The company, which is developing a novel class of synthetic anti-infectives, reported the results showing a robust safety profile for R327 when administered at a faster infusion rate of 30 minutes of 3,000mg via intravenous administration.
The independent safety committee reviewing the complete cohort dosing data is expected to give its recommendation for the trial to proceed, with subject recruitment for the next cohort underway.
Potential treatment option
Recce chief executive officer James Graham said: “We are pleased to see R327 administered at a faster infusion rate of 3,000mg, reinforcing R327’s safety profile among male and female subjects.
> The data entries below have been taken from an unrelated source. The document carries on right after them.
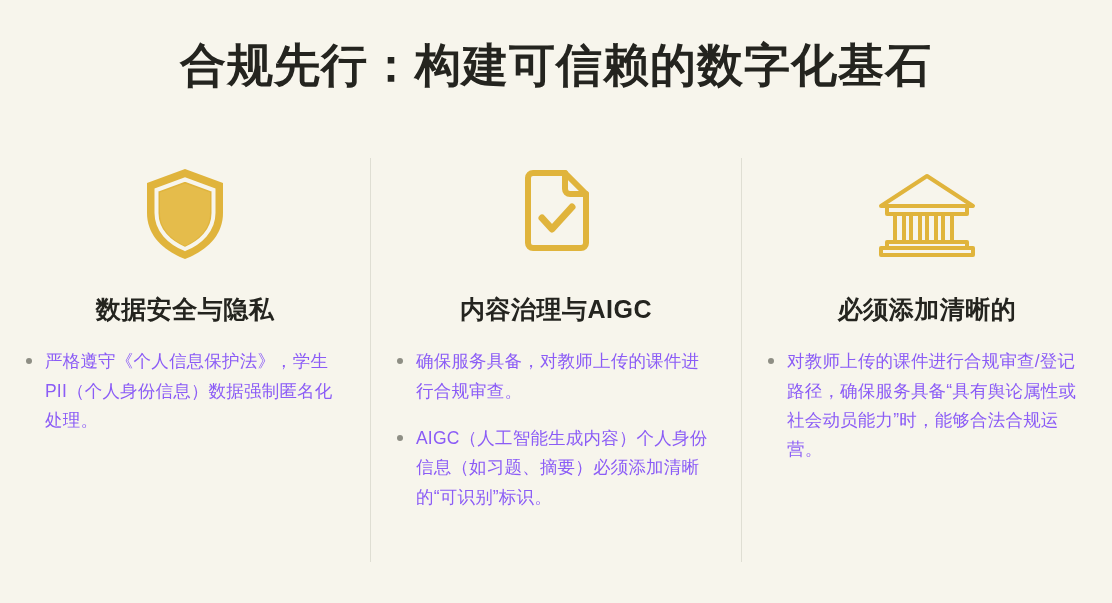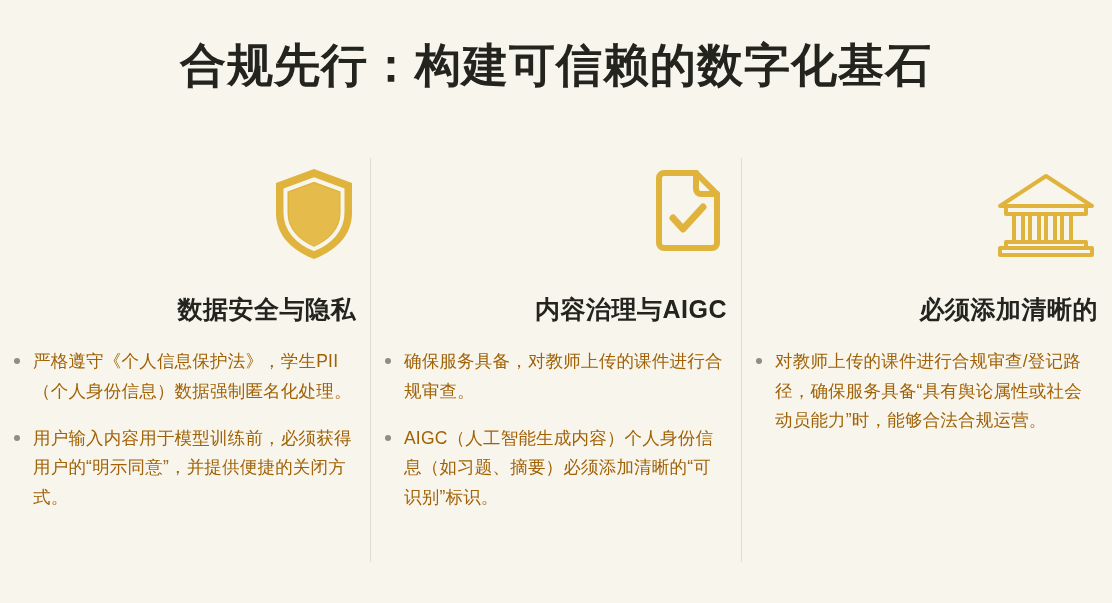--- a/index.html
+++ b/index.html
@@ -38,25 +38,25 @@
     left: 0;
     width: 1112px;
     height: 404px;
     display: flex;
     flex-direction: row;
     align-items: stretch;
   }
   .col {
     width: 370.6px;
     box-sizing: border-box;
-    padding: 0 14px;
+    padding: 0 26px;
     position: relative;
     display: flex;
     flex-direction: column;
-    align-items: flex-end;
+    align-items: center;
   }
   .divider {
     width: 1px;
     background: #dfded3;
     align-self: stretch;
     flex: 0 0 1px;
   }
   .icon-wrap {
     height: 100px;
     display: flex;
@@ -90,21 +90,21 @@
     width: 6px;
     height: 6px;
     border-radius: 50%;
     background: #8e8e84;
     margin-top: 11px;
     margin-right: 13px;
   }
   .bullet-text {
     font-size: 17.5px;
     line-height: 1.68;
-    color: #a16207;
+    color: #8b5cf6;
     letter-spacing: 0.2px;
     flex: 1 1 auto;
   }
   .col-2 .bullet-text, .col-3 .bullet-text { }
   svg { display: block; }
 </style>
 </head>
 <body>
 
 <div class="slide">
@@ -119,24 +119,20 @@
           <path d="M42 3 L80 17 L80 47 C80 70 63 85 42 93 C21 85 4 70 4 47 L4 17 Z" fill="#E0B43C"></path>
           <path d="M42 13.5 L70.5 24 L70.5 47 C70.5 64.5 57.5 76.5 42 83 C26.5 76.5 13.5 64.5 13.5 47 L13.5 24 Z" fill="none" stroke="#F7F5EC" stroke-width="4"></path>
           <path d="M42 17.5 L67 26.5 L67 47 C67 62.8 55.3 74 42 79.8 C28.7 74 17 62.8 17 47 L17 26.5 Z" fill="#E5BC4B"></path>
         </svg>
       </div>
       <div class="col-heading">数据安全与隐私</div>
       <div class="bullets">
         <div class="bullet">
           <span class="bullet-dot"></span>
           <span class="bullet-text">严格遵守《个人信息保护法》，学生PII（个人身份信息）数据强制匿名化处理。</span>
-        </div>
-        <div class="bullet">
-          <span class="bullet-dot"></span>
-          <span class="bullet-text">用户输入内容用于模型训练前，必须获得用户的“明示同意”，并提供便捷的关闭方式。</span>
         </div>
       </div>
     </div>
 
     <div class="divider"></div>
 
     <div class="col col-2">
       <div class="icon-wrap">
         <svg width="80" height="92" viewBox="0 0 80 92" aria-hidden="true">
           <path d="M12 10 C12 7.2 14.2 5 17 5 L49 5 L70 26 L70 75 C70 77.8 67.8 80 65 80 L17 80 C14.2 80 12 77.8 12 75 Z" fill="none" stroke="#E0B43C" stroke-width="6" stroke-linejoin="round"></path>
“These results further support R327’s potential as a treatment option, positioning it as a therapy for patients suffering from UTI/Urosepsis, which is responsible for about 30% of all sepsis infections.”
Unmet medical need
UTIs are responsible for about 30% of all sepsis infections, defined as ‘Urosepsis’.
R327’s potential as a treatment option across the patient's infectious disease journey positions it for therapy in this area of unmet medical need.
R327 is an intravenous and topical therapy that is being developed for the treatment of serious and potentially life-threatening infections due to Gram-positive and Gram-negative bacteria including their superbug forms.